Mediocrites was not the greatest hero from Greek mythology, but nor was he the worst
MAGICIAN: think of a card!
ME: ok.
MAGICIAN: is… this ur card?
[holds up card that says “UGH I HATE MAGIC SHOWS THIS IS CRAP”]
ME: holy crap
I have gained 8lbs and even though I’ve eaten a steady diet of junk food and sugar and only worked out three times in the last two months this seems really really unfair, you guys
[Dating in 2009]
ME: Who’s your favorite serial killer?
HER: I’m calling the police.[Dating in 2019]

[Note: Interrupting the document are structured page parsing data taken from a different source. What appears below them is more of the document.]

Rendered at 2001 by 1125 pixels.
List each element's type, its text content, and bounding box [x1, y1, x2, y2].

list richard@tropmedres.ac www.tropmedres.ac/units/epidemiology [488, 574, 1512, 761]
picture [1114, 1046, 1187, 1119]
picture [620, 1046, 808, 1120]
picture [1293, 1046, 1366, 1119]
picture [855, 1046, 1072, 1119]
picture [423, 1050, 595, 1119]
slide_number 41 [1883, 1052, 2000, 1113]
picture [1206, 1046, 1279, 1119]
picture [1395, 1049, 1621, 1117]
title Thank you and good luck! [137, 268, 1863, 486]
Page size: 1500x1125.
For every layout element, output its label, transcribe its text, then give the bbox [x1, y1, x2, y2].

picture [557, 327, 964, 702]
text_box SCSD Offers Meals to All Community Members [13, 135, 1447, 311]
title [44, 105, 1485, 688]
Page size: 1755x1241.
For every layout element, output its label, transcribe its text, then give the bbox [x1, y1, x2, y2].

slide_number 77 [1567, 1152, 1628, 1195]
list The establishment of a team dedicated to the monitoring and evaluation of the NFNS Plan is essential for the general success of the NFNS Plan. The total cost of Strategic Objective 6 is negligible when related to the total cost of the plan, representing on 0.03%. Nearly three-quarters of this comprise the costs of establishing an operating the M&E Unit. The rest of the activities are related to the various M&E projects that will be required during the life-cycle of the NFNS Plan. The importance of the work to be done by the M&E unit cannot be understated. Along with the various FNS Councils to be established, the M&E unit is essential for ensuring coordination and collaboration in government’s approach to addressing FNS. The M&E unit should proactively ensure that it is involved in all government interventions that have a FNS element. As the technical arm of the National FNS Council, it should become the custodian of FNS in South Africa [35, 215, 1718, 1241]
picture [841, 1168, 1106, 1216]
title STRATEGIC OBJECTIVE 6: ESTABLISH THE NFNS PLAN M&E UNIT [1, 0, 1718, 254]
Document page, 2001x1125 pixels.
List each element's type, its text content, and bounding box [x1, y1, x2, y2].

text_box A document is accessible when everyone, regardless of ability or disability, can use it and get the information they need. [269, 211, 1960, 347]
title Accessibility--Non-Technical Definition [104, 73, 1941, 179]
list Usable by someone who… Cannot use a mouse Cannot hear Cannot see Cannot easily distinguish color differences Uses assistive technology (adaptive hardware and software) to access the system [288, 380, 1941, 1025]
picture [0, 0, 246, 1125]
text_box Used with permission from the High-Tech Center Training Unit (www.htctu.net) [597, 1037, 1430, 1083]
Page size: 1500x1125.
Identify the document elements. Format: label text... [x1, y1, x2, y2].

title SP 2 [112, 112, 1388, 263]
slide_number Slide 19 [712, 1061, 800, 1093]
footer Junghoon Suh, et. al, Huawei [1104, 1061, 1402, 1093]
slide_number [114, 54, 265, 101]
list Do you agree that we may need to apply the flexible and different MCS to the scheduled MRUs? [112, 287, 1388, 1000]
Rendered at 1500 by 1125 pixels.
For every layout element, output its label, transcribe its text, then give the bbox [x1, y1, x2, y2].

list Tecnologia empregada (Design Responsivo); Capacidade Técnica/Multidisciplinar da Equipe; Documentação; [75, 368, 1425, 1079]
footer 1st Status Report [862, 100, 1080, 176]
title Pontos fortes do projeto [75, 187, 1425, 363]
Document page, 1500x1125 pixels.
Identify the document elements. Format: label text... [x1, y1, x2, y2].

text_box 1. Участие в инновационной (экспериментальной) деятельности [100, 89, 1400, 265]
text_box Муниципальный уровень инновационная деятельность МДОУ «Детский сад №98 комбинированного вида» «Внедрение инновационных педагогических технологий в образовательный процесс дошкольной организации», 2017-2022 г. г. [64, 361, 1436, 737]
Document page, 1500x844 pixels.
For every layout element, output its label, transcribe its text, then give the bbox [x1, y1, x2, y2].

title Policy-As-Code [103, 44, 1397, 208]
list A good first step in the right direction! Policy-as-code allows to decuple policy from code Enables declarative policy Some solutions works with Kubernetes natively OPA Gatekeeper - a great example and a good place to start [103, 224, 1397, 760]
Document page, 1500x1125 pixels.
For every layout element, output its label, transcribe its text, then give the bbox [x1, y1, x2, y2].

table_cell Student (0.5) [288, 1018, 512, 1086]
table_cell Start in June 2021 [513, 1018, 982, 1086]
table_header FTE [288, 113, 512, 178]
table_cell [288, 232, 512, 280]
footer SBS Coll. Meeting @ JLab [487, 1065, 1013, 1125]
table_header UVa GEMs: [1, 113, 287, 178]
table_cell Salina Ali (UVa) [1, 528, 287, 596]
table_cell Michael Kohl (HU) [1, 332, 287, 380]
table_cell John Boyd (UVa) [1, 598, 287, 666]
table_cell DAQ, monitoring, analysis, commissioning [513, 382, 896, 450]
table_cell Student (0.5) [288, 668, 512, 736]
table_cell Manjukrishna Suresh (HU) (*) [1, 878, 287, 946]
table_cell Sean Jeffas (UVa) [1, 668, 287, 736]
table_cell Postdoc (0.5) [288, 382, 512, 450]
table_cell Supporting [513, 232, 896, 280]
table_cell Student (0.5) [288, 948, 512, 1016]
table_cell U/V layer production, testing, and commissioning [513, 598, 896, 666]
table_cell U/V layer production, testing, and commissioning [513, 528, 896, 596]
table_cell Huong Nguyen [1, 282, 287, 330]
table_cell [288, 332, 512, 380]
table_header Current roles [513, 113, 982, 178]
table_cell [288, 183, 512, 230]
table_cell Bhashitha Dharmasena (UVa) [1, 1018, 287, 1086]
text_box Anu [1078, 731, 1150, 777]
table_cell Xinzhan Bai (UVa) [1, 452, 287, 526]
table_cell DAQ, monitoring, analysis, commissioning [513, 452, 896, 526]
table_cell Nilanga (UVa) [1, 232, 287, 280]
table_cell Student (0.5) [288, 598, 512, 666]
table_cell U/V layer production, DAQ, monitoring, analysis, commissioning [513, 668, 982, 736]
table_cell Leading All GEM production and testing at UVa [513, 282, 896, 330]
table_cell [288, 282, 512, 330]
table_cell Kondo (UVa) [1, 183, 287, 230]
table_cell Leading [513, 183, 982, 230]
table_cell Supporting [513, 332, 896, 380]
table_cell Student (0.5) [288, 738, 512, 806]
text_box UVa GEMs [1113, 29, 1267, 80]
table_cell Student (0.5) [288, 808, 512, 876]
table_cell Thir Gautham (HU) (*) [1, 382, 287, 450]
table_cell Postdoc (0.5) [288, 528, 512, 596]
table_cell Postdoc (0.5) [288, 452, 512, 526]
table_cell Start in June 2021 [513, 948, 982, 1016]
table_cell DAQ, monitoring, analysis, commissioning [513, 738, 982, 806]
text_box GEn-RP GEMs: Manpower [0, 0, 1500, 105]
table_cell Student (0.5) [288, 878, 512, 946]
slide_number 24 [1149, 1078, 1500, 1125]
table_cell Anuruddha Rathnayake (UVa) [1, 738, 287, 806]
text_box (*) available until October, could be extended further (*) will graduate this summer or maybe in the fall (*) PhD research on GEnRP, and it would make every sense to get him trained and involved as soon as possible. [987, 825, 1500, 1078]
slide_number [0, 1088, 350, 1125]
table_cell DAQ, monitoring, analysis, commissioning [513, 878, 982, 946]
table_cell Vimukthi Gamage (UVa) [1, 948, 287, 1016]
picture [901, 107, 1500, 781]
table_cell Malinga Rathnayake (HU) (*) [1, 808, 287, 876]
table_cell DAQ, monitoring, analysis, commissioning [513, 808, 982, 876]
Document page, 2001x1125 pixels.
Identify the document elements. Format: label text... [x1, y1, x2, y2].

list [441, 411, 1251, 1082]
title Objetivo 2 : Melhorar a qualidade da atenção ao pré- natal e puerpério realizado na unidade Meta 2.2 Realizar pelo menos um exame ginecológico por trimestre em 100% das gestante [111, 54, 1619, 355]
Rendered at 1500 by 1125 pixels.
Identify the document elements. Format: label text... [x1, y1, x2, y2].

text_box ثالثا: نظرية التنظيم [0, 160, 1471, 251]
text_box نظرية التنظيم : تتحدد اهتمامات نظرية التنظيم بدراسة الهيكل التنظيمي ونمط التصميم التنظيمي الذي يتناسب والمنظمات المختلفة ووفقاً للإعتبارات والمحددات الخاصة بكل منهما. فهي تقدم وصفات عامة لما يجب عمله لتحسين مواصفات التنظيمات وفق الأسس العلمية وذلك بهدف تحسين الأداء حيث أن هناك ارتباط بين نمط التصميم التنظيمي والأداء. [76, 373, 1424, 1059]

ME: Who’s your favorite serial killer?
HER: Oh my gosh, how do you pick just one, right? Hahaha!
I had day surgery today (nothing big) and they were like “don’t make any important decisions in the next 24 hours bc you might not remember them.” But I had to go grocery shopping. Later Morgan was like “you bought … so much, like a lot, of cheese.”
*checks the hip hop section*
Nope. No one named Velocirapper yet.
Saw a sign on the highway that said “Kill or Injure a Road Worker: $7,500” but it doesn’t tell me where to pick up the money…
Exactly like a tissue box dispenser, except for cold cuts.
Shoutout to my upstairs neighbours for finding a loophole in the ‘no elephants’ clause in their lease
ME: do you like it better when I part it down the middle or when I tease it out with styling mousse
HER: how about we just shave your back instead
I don’t want flying cars, I want the ability to start again from my last save point
Quarantine, day 14. Me and my boyfriend spent the whole day setting up an art gallery for our gerbil.
SURGEON (who is an octopus): scalpel
NURSE: [sweating trying to figure out what arm to hand it to] yup one second
Me: I think I need a life coach who lives with me
Her: like a mom
Me: haha exactly, and—
Waiter: [whispering] sir the ring is sinking into the chili
Invention: When your heart stops beating, your smartphone and laptop instantaneously explode.
PATENT PENDING!!
Hey vegans. Making a salad is not “cooking”. Making a salad is “assembling”.